J.T.’s Personal Statement
5 interviews, 3 acceptances, school: UoP
“In ceramic art, there is a concept called the “happy accident.” It is an unexpected deviation from the plan that brings about a better outcome. Chipping my tooth on a microphone was my life altering “happy accident.” It was the precursor for a series of events that has led me to pursue a career in dentistry. Unlike some of my friends, my interest in dentistry is relatively new. However, my clinical, classroom, and voluntary experiences in this past year and a half have fostered and grown my interest exponentially.
Before dentistry, I was going to be an English teacher. My early volunteer and teaching-related activities were geared toward that goal. I built strong relationships with my students and had early successes tutoring kids such as “Rachelle” and “Aaron” in remedial writing courses. I swelled with pride watching them graduate and move to the next phases of their lives: a future physical therapist and politician respectively.
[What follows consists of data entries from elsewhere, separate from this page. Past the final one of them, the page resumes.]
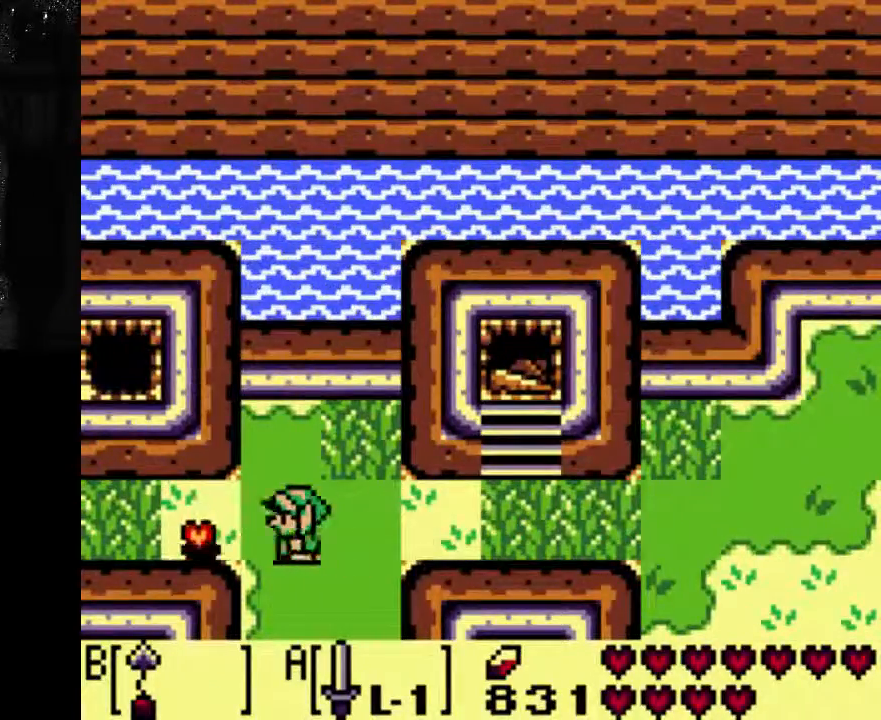
{"dt_ms": 500, "buttons": [], "left_stick": "center", "right_stick": "center", "events": [[433, "DPAD_RIGHT", "up"]]}
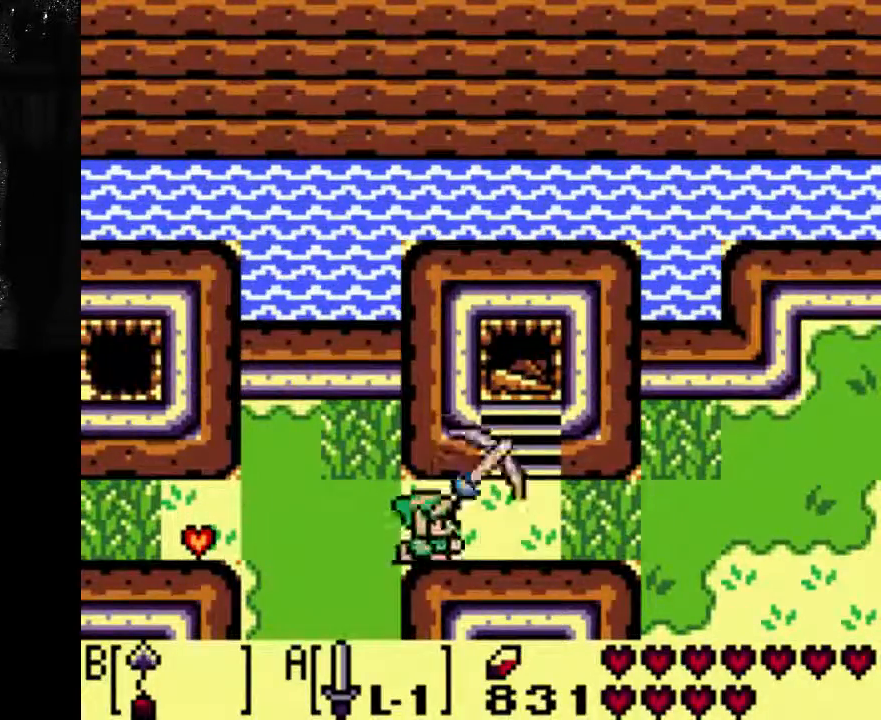
{"dt_ms": 500, "buttons": [], "left_stick": "center", "right_stick": "center", "events": []}
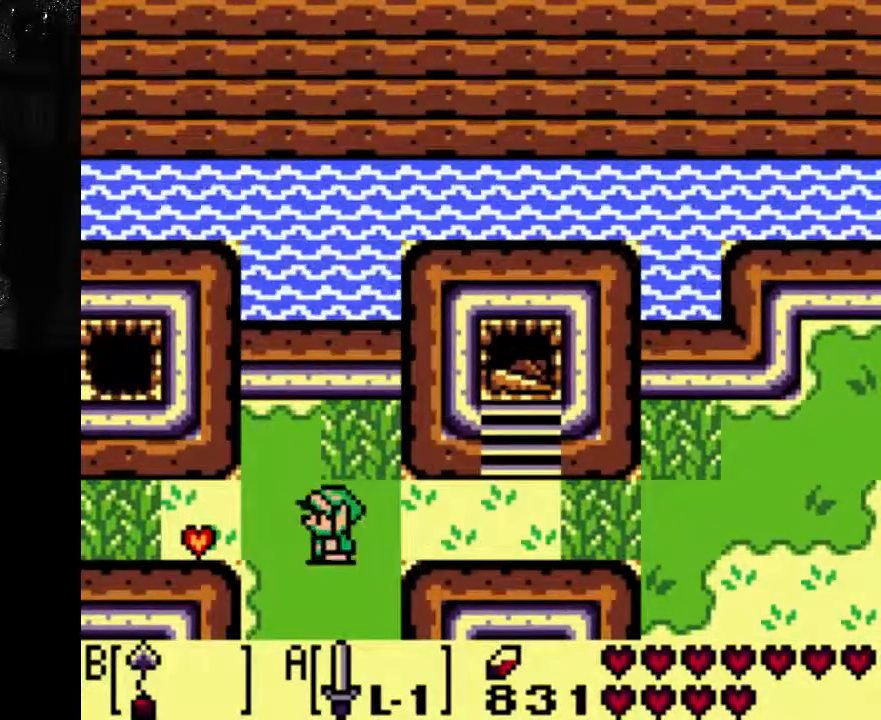
{"dt_ms": 500, "buttons": ["DPAD_RIGHT"], "left_stick": "center", "right_stick": "center", "events": [[400, "DPAD_RIGHT", "down"]]}
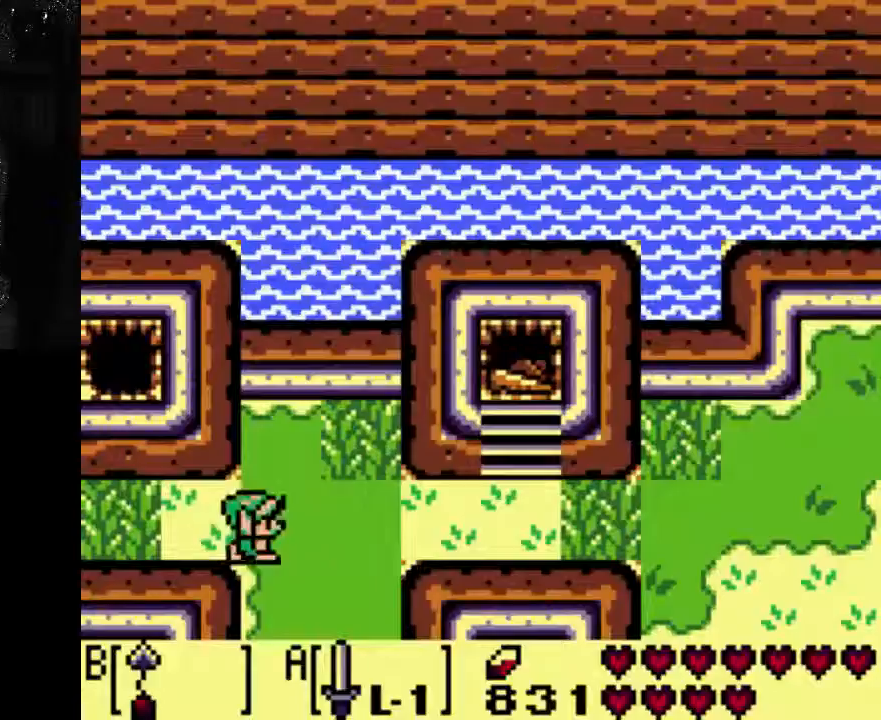
{"dt_ms": 500, "buttons": [], "left_stick": "center", "right_stick": "center", "events": [[267, "DPAD_RIGHT", "up"]]}
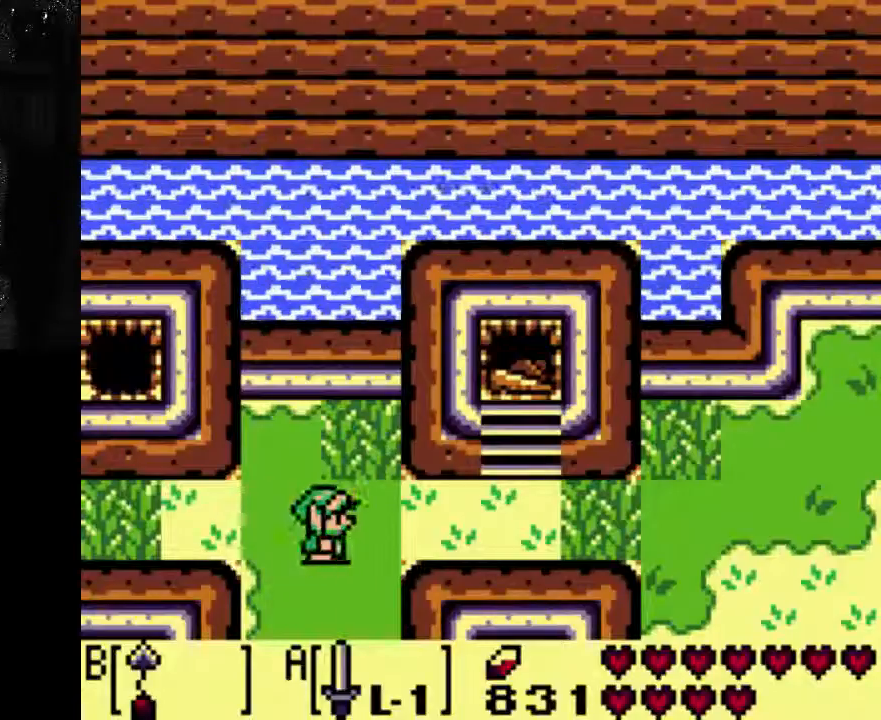
{"dt_ms": 500, "buttons": [], "left_stick": "center", "right_stick": "center", "events": []}
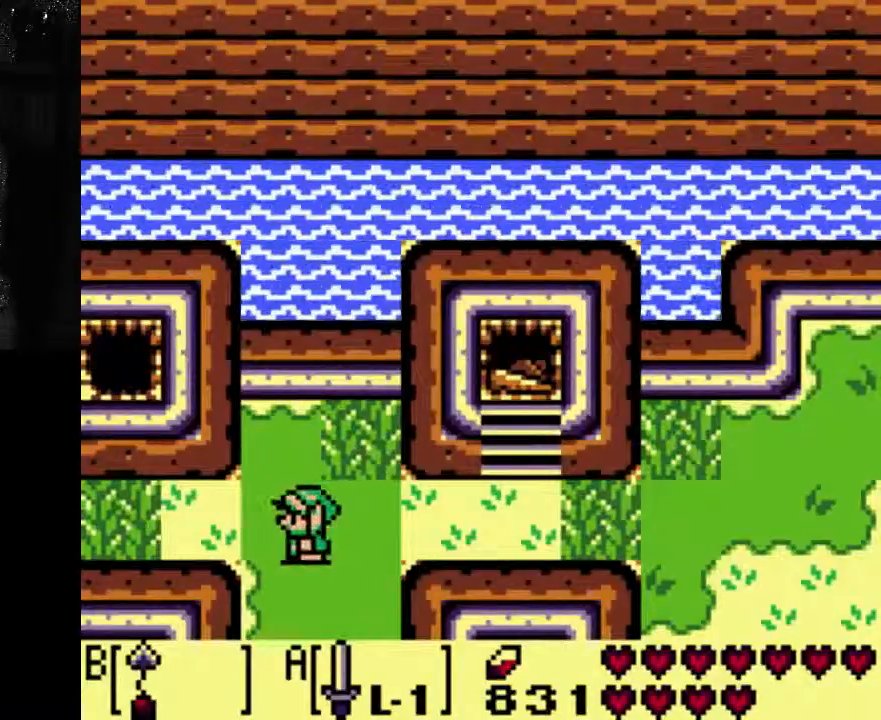
{"dt_ms": 500, "buttons": [], "left_stick": "center", "right_stick": "center", "events": []}
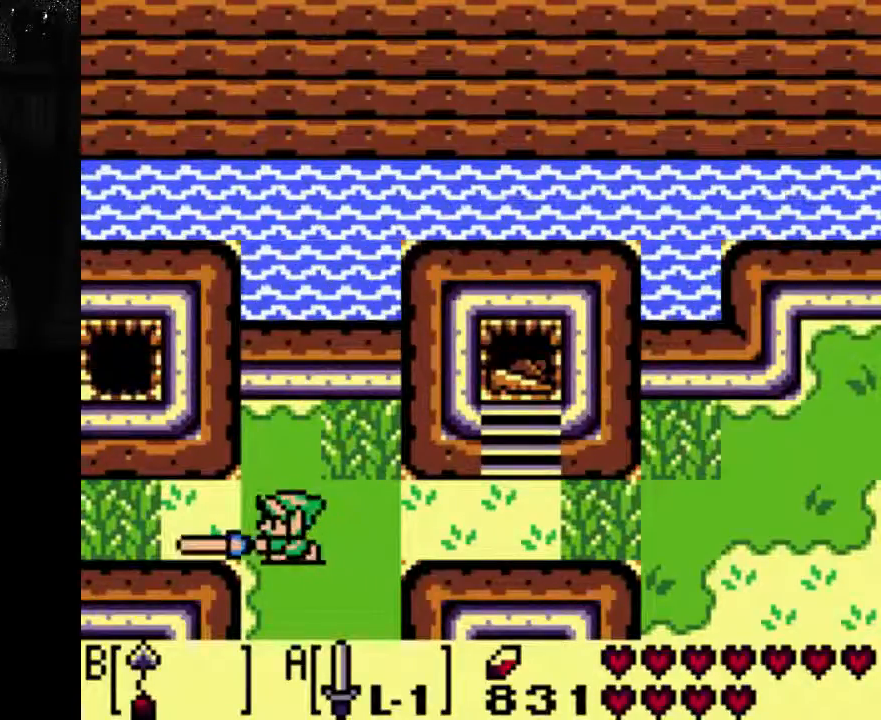
{"dt_ms": 500, "buttons": [], "left_stick": "center", "right_stick": "center", "events": []}
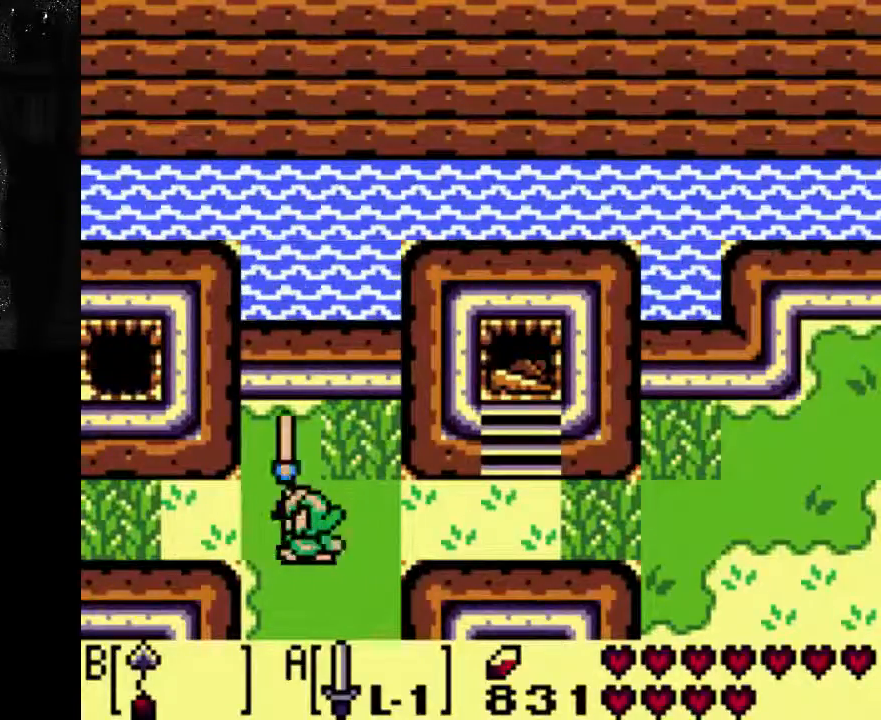
{"dt_ms": 500, "buttons": [], "left_stick": "center", "right_stick": "center", "events": []}
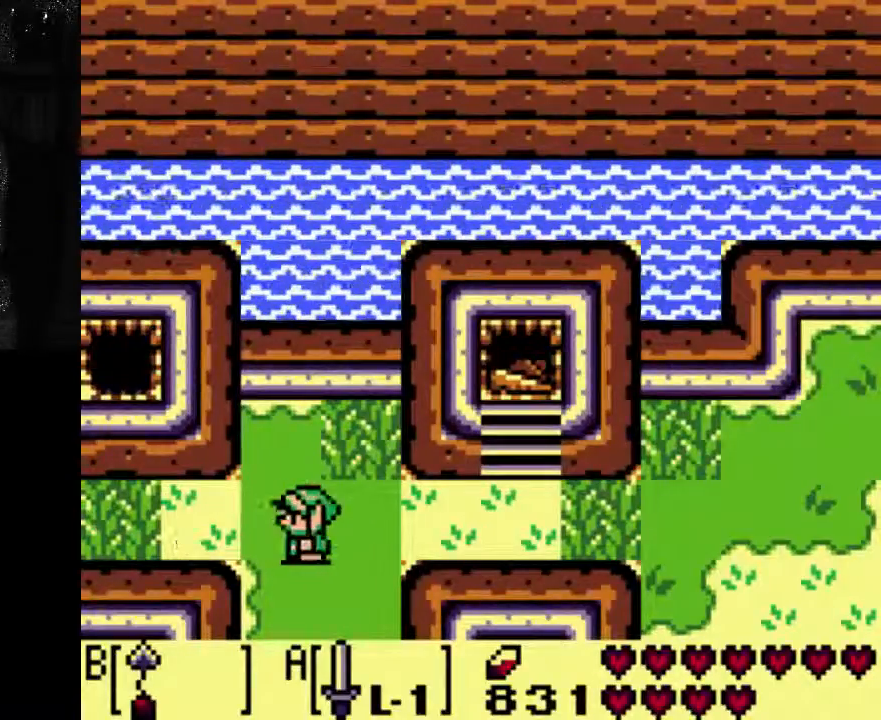
{"dt_ms": 500, "buttons": [], "left_stick": "center", "right_stick": "center", "events": [[67, "B", "down"], [200, "B", "up"]]}
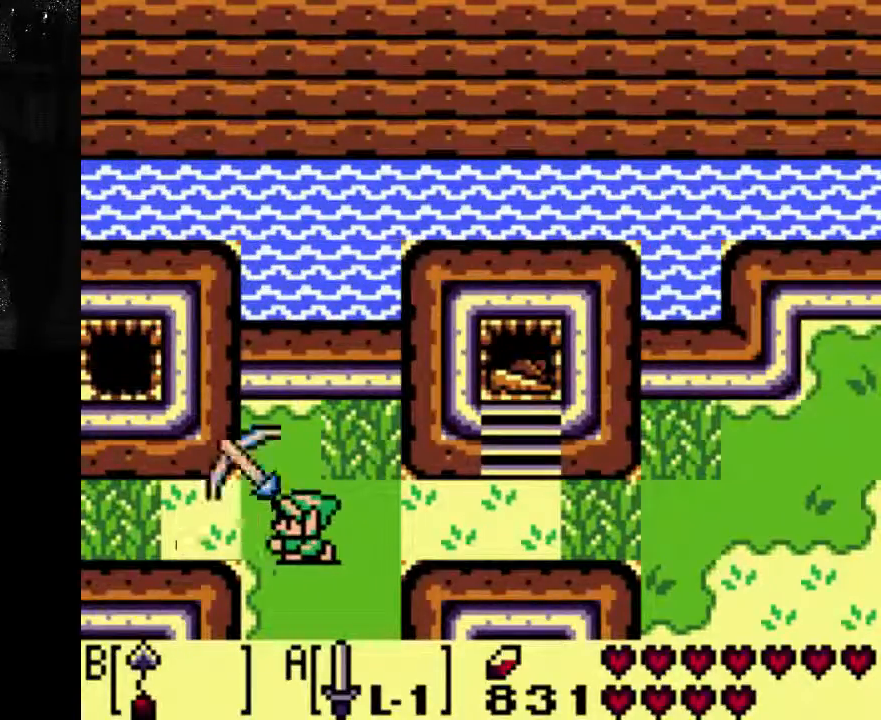
{"dt_ms": 500, "buttons": [], "left_stick": "center", "right_stick": "center", "events": []}
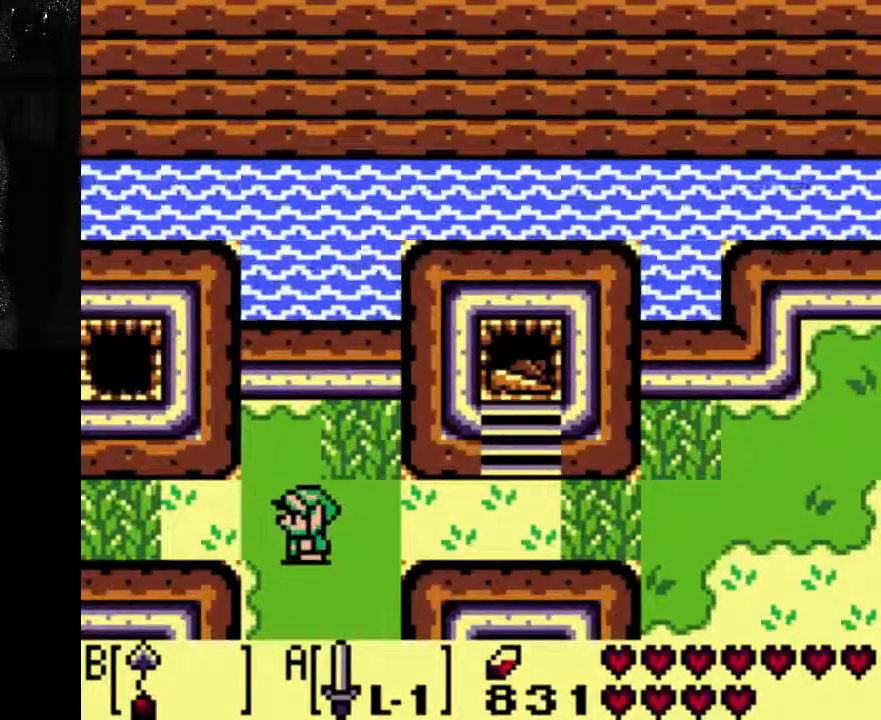
{"dt_ms": 500, "buttons": [], "left_stick": "center", "right_stick": "center", "events": []}
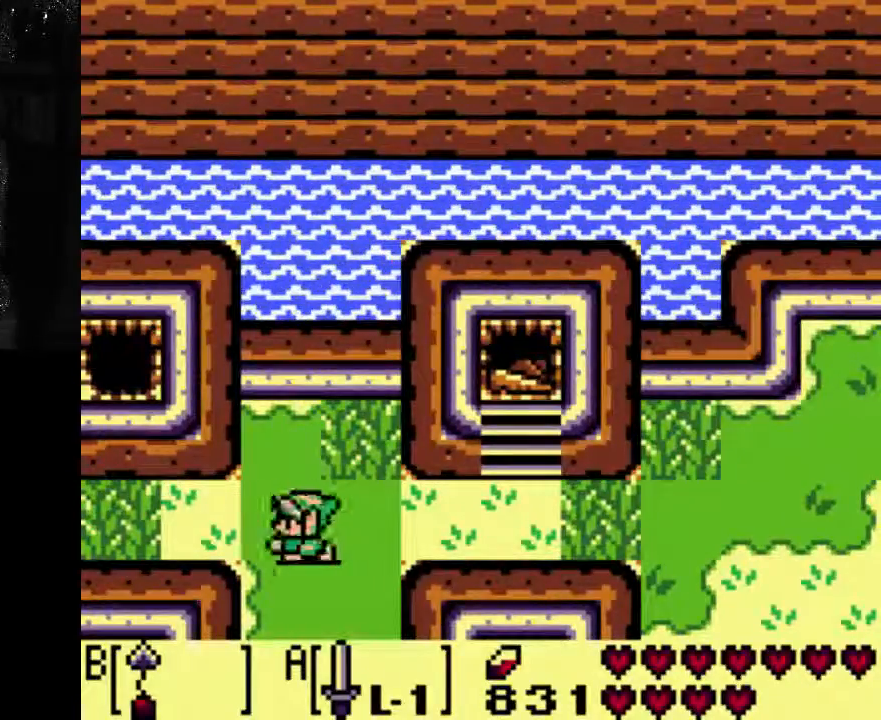
{"dt_ms": 500, "buttons": [], "left_stick": "center", "right_stick": "center", "events": []}
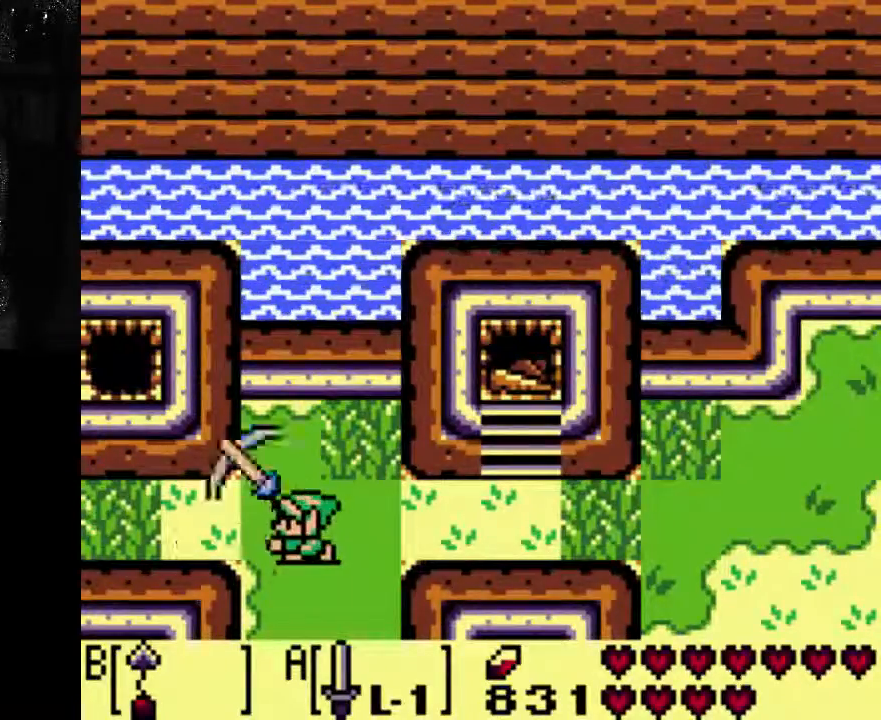
{"dt_ms": 1000, "buttons": [], "left_stick": "center", "right_stick": "center"}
Classroom teaching, however, was a different experience. I felt that my good rapport one-on-one with the students never translated into an ability to teach in a whole classroom setting. I realized I was in the wrong profession. I felt useless as a classroom teacher and left school each night feeling emotionally drained and deficient.
Then fate brought me “Writer’s Workshop,” a seniors’ career and community service course. While helping students research how to become policemen, engineers, and nurses, I secretly searched for a new career path for myself as well.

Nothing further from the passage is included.